Below are records to give again exactly; omit each image they contain.

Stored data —
________________________
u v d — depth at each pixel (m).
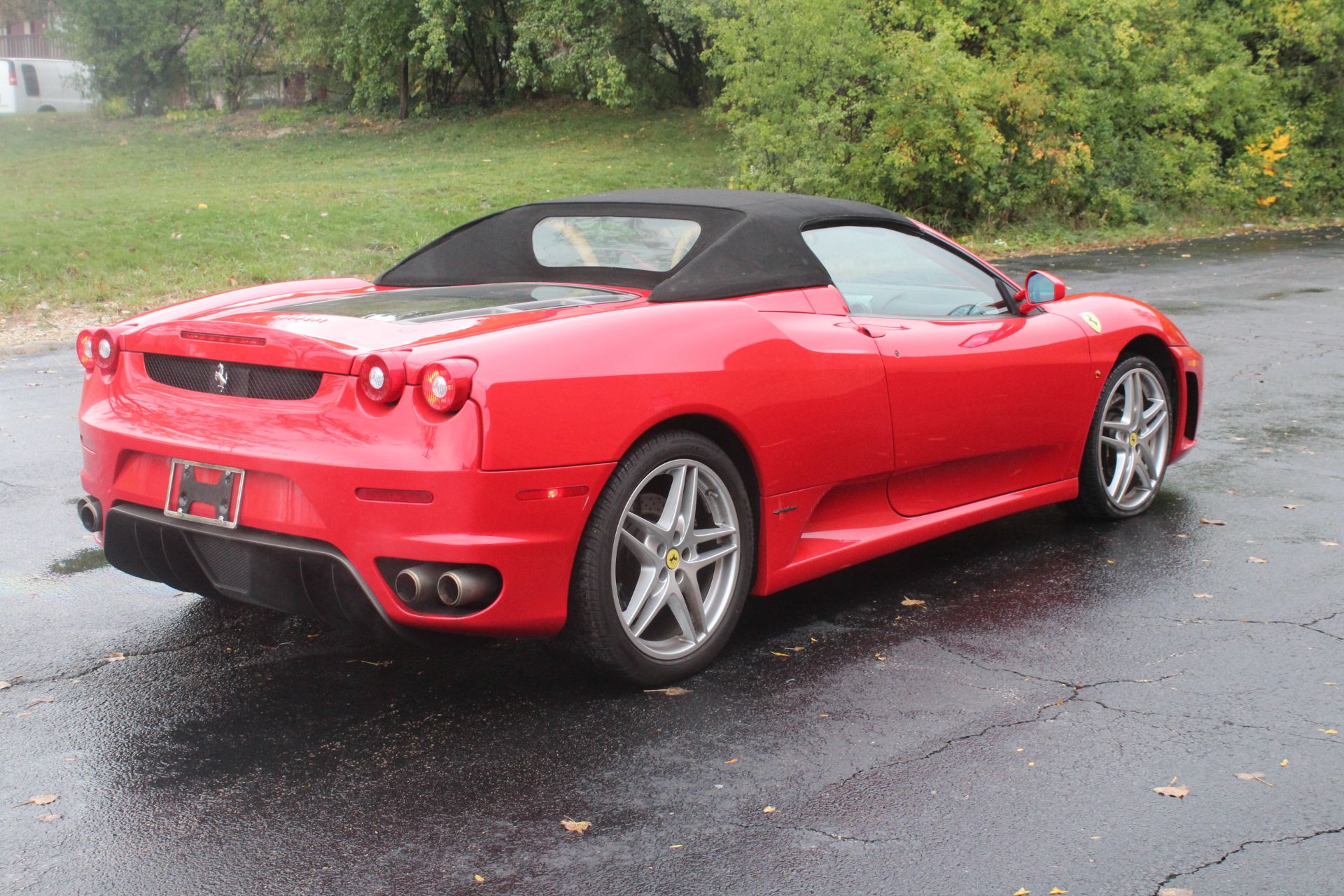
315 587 2.97
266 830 2.55
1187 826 2.54
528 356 2.92
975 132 17.67
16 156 25.20
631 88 27.70
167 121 32.16
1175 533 4.72
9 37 47.34
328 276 12.36
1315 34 23.89
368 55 29.88
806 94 18.03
________________________
Result for this exercise —
u v d — depth at each pixel (m).
315 587 2.97
266 830 2.55
1187 826 2.54
528 356 2.92
975 132 17.67
16 156 25.20
631 88 27.70
167 121 32.16
1175 533 4.72
9 37 47.34
328 276 12.36
1315 34 23.89
368 55 29.88
806 94 18.03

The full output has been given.